Remember two years ago, when the U.S. House kicked off 2011 by reading the entirety of the Constitution? As reader T.D. reminds me, the effort, spearheaded by Rep. Bob Goodlatte (R-Va.), is back. In fact, earlier today, the reading was completed over the course of about 70 minutes.
As Roll Call noted, members aren’t reading the entire text, choosing to leave out “the parts of the Constitution that had been amended after the document was ratified Sept. 17, 1787.” As a result, “This saved a few unlucky souls from having to read such dark and unsavory passages such as Article 1, Section 2, Paragraph 3, aka the clause that says only three-fifths of slaves would be counted when determining the distribution of taxes and the apportionment of representatives in the House.”

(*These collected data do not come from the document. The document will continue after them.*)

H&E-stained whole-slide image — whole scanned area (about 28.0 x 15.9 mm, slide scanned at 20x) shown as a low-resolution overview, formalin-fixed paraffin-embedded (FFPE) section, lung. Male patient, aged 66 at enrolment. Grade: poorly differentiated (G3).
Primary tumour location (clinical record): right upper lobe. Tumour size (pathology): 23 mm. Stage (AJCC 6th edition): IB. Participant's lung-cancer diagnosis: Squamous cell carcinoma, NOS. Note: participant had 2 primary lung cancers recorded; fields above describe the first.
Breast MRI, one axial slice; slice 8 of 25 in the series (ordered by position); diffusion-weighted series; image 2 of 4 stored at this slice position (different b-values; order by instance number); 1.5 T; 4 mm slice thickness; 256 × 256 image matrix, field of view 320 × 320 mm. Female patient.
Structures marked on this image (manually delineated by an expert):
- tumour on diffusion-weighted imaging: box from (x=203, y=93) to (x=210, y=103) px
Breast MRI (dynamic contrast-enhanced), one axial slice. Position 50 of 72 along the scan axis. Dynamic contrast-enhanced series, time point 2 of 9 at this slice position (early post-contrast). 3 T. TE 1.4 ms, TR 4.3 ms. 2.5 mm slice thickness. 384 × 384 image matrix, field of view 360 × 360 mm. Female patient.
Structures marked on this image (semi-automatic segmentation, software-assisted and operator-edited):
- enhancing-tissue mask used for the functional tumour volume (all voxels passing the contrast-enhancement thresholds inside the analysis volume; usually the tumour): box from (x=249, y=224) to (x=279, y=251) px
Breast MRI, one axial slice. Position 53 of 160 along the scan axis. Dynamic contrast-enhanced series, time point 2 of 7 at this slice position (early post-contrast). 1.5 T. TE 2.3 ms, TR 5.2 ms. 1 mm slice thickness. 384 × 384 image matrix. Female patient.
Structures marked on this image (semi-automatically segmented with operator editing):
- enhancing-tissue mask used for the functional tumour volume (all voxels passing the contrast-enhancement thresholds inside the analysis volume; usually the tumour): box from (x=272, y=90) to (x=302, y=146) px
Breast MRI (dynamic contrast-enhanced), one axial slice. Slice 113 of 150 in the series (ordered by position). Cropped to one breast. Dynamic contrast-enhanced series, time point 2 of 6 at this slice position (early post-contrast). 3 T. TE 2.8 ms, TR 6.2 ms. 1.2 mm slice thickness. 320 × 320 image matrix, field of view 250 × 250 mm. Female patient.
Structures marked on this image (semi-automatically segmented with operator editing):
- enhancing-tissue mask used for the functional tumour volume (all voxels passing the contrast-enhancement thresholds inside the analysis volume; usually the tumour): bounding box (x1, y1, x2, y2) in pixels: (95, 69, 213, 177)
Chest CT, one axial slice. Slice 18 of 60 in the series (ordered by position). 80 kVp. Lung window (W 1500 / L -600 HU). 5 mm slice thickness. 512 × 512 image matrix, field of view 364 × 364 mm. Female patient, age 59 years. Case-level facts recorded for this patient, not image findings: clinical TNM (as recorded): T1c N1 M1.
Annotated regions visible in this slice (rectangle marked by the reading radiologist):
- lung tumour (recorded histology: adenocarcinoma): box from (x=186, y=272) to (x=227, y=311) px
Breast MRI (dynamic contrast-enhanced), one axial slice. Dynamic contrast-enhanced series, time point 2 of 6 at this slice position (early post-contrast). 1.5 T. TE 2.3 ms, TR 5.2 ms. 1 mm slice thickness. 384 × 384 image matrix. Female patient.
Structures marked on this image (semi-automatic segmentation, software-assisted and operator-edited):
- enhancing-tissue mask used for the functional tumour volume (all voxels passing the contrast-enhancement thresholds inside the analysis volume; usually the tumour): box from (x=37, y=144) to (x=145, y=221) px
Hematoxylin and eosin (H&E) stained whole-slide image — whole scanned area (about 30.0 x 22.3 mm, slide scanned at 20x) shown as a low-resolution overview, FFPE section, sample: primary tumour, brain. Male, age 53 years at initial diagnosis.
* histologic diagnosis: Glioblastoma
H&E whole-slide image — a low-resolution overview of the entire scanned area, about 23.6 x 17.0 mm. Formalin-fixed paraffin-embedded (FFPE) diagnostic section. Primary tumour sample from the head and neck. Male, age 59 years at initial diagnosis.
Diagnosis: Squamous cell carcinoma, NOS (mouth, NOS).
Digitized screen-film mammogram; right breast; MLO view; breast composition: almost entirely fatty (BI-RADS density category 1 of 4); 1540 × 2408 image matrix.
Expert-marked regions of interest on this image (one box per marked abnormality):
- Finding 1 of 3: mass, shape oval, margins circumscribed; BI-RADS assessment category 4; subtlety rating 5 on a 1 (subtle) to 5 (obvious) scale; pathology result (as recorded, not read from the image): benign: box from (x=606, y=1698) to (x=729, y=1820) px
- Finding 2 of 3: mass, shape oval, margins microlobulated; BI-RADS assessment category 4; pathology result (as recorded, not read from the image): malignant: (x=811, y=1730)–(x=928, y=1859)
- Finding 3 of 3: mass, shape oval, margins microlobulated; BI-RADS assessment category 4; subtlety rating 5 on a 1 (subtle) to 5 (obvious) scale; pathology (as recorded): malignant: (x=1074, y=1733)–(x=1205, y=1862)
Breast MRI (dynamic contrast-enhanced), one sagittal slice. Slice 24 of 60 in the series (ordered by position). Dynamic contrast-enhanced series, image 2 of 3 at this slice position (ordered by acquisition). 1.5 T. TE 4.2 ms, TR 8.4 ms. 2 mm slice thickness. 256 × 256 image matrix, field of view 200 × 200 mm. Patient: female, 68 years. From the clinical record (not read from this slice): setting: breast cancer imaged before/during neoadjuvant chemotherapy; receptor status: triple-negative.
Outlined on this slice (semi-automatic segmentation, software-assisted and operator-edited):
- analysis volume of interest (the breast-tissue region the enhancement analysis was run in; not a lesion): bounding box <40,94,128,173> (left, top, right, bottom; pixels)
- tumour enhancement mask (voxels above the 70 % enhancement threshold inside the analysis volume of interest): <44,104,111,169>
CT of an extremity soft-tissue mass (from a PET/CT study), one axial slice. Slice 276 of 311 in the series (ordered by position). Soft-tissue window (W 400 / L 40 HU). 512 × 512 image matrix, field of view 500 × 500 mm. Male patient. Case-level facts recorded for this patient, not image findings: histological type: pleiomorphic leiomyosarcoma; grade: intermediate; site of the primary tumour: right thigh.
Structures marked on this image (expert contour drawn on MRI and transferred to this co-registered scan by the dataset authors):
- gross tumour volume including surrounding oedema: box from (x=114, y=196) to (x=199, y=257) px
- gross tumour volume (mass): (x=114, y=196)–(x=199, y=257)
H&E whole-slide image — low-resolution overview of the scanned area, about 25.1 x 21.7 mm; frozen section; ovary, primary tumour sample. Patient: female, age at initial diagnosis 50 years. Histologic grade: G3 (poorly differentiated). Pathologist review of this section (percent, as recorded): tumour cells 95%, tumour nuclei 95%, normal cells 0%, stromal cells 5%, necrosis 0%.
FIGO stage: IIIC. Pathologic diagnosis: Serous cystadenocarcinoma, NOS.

That’s understandable, I suppose, but it’s a point worth considering in more depth.
I’m reminded of something Adam Serwer wrote in 2011:
The reason to include the superceded text is to remind us that the Constitution, while a remarkable document, was not carved out of stone tablets by a finger of light at the summit of Mount Sinai. It was written by men, and despite its promise, it possessed flaws at the moment of its creation that still reverberate today. Republicans could use the history lesson – last year they attacked Supreme Court Justice Elena Kagan during her nomination process because one of her mentors, Justice Thurgood Marshall, had the audacity to suggest that the Constitution was flawed since it didn’t consider black people to be full human beings.
As Jamelle Bouie wrote about the Huck Finn controversy, “If there’s anything great about this country, it’s in our ability to account for and overcome our mistakes.” We shouldn’t pretend we didn’t make them.
The New York Times editorial board added, “Members of the House might have thought they were bringing the Constitution alive by reading it aloud … but they made a crucial error by excising its history. When they chose to deliberately drop the sections that became obsolete or offensive, and which were later amended, they missed a chance to demonstrate that this document is not nailed to the door of the past. It remains vital precisely because it can be reimagined.”
Indeed, I’ve long believed that as symbolic gestures go, there’s nothing wrong with politicians reading the Constitution out loud, but I’d prefer a larger conversation among lawmakers about why constitutional text is open to interpretation, capable of evolving and adapting to changing norms and social dynamics, and why the far-right shouldn’t be the final arbiters of its meaning.